Records from a data collection
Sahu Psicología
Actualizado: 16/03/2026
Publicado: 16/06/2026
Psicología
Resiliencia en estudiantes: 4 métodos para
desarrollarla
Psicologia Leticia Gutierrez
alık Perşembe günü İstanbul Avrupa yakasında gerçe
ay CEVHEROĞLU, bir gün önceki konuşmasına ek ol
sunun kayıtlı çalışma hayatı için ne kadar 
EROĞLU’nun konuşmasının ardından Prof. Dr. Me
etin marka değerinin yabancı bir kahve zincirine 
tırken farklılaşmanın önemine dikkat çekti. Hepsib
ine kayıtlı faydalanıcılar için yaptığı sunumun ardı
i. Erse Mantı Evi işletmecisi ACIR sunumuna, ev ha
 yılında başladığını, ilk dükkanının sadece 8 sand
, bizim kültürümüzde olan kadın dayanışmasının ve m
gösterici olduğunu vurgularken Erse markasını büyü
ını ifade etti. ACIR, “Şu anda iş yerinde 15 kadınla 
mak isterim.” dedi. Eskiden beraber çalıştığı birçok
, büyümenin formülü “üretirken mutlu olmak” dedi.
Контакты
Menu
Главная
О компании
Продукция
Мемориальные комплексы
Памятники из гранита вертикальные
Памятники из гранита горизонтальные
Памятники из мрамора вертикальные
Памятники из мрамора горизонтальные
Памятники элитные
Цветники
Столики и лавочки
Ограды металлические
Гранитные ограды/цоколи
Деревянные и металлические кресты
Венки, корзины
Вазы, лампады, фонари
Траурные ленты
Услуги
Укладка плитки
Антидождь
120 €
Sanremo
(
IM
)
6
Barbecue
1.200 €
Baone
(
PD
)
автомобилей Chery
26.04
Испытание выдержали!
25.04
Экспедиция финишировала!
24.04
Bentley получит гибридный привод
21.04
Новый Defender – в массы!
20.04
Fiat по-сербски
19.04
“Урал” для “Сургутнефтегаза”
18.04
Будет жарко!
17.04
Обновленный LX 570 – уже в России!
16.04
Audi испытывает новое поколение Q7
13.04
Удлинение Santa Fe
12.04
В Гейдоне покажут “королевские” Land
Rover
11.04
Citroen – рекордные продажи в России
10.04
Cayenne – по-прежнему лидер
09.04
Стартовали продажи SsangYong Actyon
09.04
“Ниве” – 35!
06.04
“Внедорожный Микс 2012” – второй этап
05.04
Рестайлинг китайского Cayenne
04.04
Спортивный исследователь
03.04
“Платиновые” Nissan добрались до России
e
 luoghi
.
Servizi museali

What the task requires: Could you output every line of the records above verbatim, with nothing changed or left out?

Solution to this problem:
Sahu Psicología
Actualizado: 16/03/2026
Publicado: 16/06/2026
Psicología
Resiliencia en estudiantes: 4 métodos para
desarrollarla
Psicologia Leticia Gutierrez
alık Perşembe günü İstanbul Avrupa yakasında gerçe
ay CEVHEROĞLU, bir gün önceki konuşmasına ek ol
sunun kayıtlı çalışma hayatı için ne kadar 
EROĞLU’nun konuşmasının ardından Prof. Dr. Me
etin marka değerinin yabancı bir kahve zincirine 
tırken farklılaşmanın önemine dikkat çekti. Hepsib
ine kayıtlı faydalanıcılar için yaptığı sunumun ardı
i. Erse Mantı Evi işletmecisi ACIR sunumuna, ev ha
 yılında başladığını, ilk dükkanının sadece 8 sand
, bizim kültürümüzde olan kadın dayanışmasının ve m
gösterici olduğunu vurgularken Erse markasını büyü
ını ifade etti. ACIR, “Şu anda iş yerinde 15 kadınla 
mak isterim.” dedi. Eskiden beraber çalıştığı birçok
, büyümenin formülü “üretirken mutlu olmak” dedi.
Контакты
Menu
Главная
О компании
Продукция
Мемориальные комплексы
Памятники из гранита вертикальные
Памятники из гранита горизонтальные
Памятники из мрамора вертикальные
Памятники из мрамора горизонтальные
Памятники элитные
Цветники
Столики и лавочки
Ограды металлические
Гранитные ограды/цоколи
Деревянные и металлические кресты
Венки, корзины
Вазы, лампады, фонари
Траурные ленты
Услуги
Укладка плитки
Антидождь
120 €
Sanremo
(
IM
)
6
Barbecue
1.200 €
Baone
(
PD
)
автомобилей Chery
26.04
Испытание выдержали!
25.04
Экспедиция финишировала!
24.04
Bentley получит гибридный привод
21.04
Новый Defender – в массы!
20.04
Fiat по-сербски
19.04
“Урал” для “Сургутнефтегаза”
18.04
Будет жарко!
17.04
Обновленный LX 570 – уже в России!
16.04
Audi испытывает новое поколение Q7
13.04
Удлинение Santa Fe
12.04
В Гейдоне покажут “королевские” Land
Rover
11.04
Citroen – рекордные продажи в России
10.04
Cayenne – по-прежнему лидер
09.04
Стартовали продажи SsangYong Actyon
09.04
“Ниве” – 35!
06.04
“Внедорожный Микс 2012” – второй этап
05.04
Рестайлинг китайского Cayenne
04.04
Спортивный исследователь
03.04
“Платиновые” Nissan добрались до России
e
 luoghi
.
Servizi museali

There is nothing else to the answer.